Tráfico de mercurio mexicano: Minería ilegal produce oro valuado en 8,000 millones de dólares

El corazón de la Amazonía late con una preocupación creciente: el flujo incesante de mercurio mexicano, insumo clave para la extracción ilegal de oro, amenaza la salud, el ambiente y la estabilidad social de la región. Un reciente informe de la Agencia de Investigación Ambiental (EIA) detalla cómo, entre abril de 2019 y junio de 2025, se han traficado 200 toneladas de mercurio desde el estado mexicano de Querétaro —muchas veces bajo el control del Cártel Jalisco Nueva Generación— hacia minas de oro ilegales en Bolivia, Colombia y Perú. Este circuito ilícito, disfrazado como comercio de “materiales de construcción”, ha facilitado la producción de oro ilegal valorada en al menos 8,000 millones de dólares, sumando nuevas capas a la compleja red criminal que devasta la selva y sus habitantes.

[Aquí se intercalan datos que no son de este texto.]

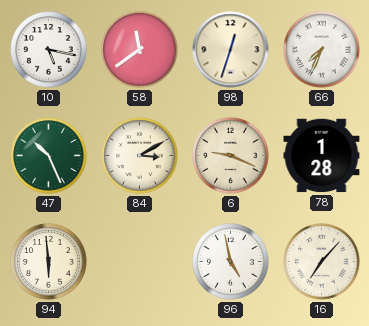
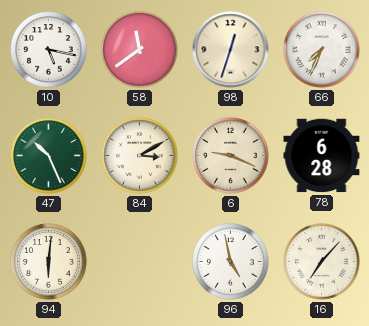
78: 1:28 -> 6:28
94: 5:59 -> 6:01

El precio del oro y la “fiebre del mercurio”
La escalada de precios internacionales del oro ha dado pie a una auténtica “fiebre del mercurio” en las reservas mexicanas, donde cargamentos de hasta 4 toneladas de metal líquido ocultos en sacos de grava son enviados hacia Sudamérica. En Perú, casi la mitad de este mercurio termina en Madre de Dios, donde la minería artesanal y criminal consume entre 44 y 50 toneladas anuales. La reciente incautación récord de cuatro toneladas en el puerto del Callao, en junio de 2025, fue calificada como el mayor golpe regional contra estas redes. Sin embargo, esta victoria representa apenas un pequeño alivio ante la magnitud del negocio, el cual está impulsado y protegido por organizaciones criminales internacionales cada vez más sofisticadas y violentas.


Devastación ambiental y amenaza a la salud pública
El impacto ambiental y social es devastador: la contaminación por mercurio afecta ríos, peces y poblaciones humanas, con consecuencias especialmente graves para niños, mujeres en edad fértil y pueblos indígenas. La exposición crónica al mercurio provoca daños neurológicos irreversibles y amenaza la seguridad alimentaria de miles de familias amazónicas. Además, la deforestación y el deterioro de los cursos de agua agravados por la minería elevan el riesgo de sequías, inundaciones y pérdida de biodiversidad, cristalizando una crisis regional multidimensional. El oro ilegal de la Amazonía, así, se tiñe con los colores oscuros del crimen, la corrupción y la destrucción ambiental.


El desafío: romper la cadena del mercurio y proteger el futuro
Autoridades y organizaciones civiles urgen a los gobiernos de México, Perú y países amazónicos a fortalecer la cooperación internacional, cumplir estrictamente el Convenio de Minamata y recuperar el control de las rutas del mercurio y del oro. Solo una respuesta firme y coordinada podrá frenar la ola de destrucción que, en silencio, sigue expandiéndose desde las minas de Querétaro hasta el corazón verde de Sudamérica.